This is true, but I also feel like people who choose to invest in handhelds care less, whether by simply expecting the same support from the past to continue or whatever.  Do you need to a top tier team to put out many of the games that do well on handhelds?  Not really.  There are a lot of remakes, easy.  Puzzle focused games, the friggin Imagine Series, tower defense games that would on consoles be a twenty dollar PSN game, etc.  People generally expect less from handhelds, so the lack of mega dev team support isn't a big deal.  Does anyone care the Santa Monica isn't doing Ghost of Sparta? No.  So many big DS games, people here probably don't even know the actual devs, because they were outsourced.  I mean, do you always need a AAA team to do the 146th port of Tetris?

I wasn't talking about the types of games in my previous post, but the impact of individual titles. In other words, games that actually make people consider to buy the hardware. There's much more of them made for home consoles than handhelds. Remakes never reach the same sales level as a true sequel. The Imagine Series consists of dozens of different games and only a few of them crossed the million mark which isn't that big in this day and age of multimillion sellers.

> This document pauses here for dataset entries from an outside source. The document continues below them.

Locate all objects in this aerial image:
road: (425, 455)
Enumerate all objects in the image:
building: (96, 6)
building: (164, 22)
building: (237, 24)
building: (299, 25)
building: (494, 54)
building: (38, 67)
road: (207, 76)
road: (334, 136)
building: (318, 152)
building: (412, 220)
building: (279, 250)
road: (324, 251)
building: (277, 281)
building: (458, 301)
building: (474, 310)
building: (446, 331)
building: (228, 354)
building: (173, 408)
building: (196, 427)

Does anyone care that Santa Monica isn't doing Ghost of Sparta? Probably not, because as you said, most people don't know the actual developer of a specific game. But the PSP GoW aren't full entries in the series, they are merely sidestories. As a result they don't have the same impact as the home console games, not in software sales and also not in hardware moving capabilities. That's the problem handhelds in general are facing: they usually don't get the big games and the majority of gamers tends to go where the big games are. A quick example: Final Fantasy remakes on the DS sell okay, but Dragon Quest IX makes Japan go bonkers.

Handhelds have the advantage to sell to two or more people in the same household, yes. That's why they should routinely beat the home consoles in each generation in sales, right? But that didn't happen, so the great imbalance between handhelds and home consoles when it comes to big games has definitely been a huge advantage for home consoles in the past. A bigger advantage than what handhelds have over home consoles.

So if handhelds are churning out an inferior product, how do you explain the sales?  If they are cheaper, portable, and the games are not of the quality of consoles, to what do you attribute the success?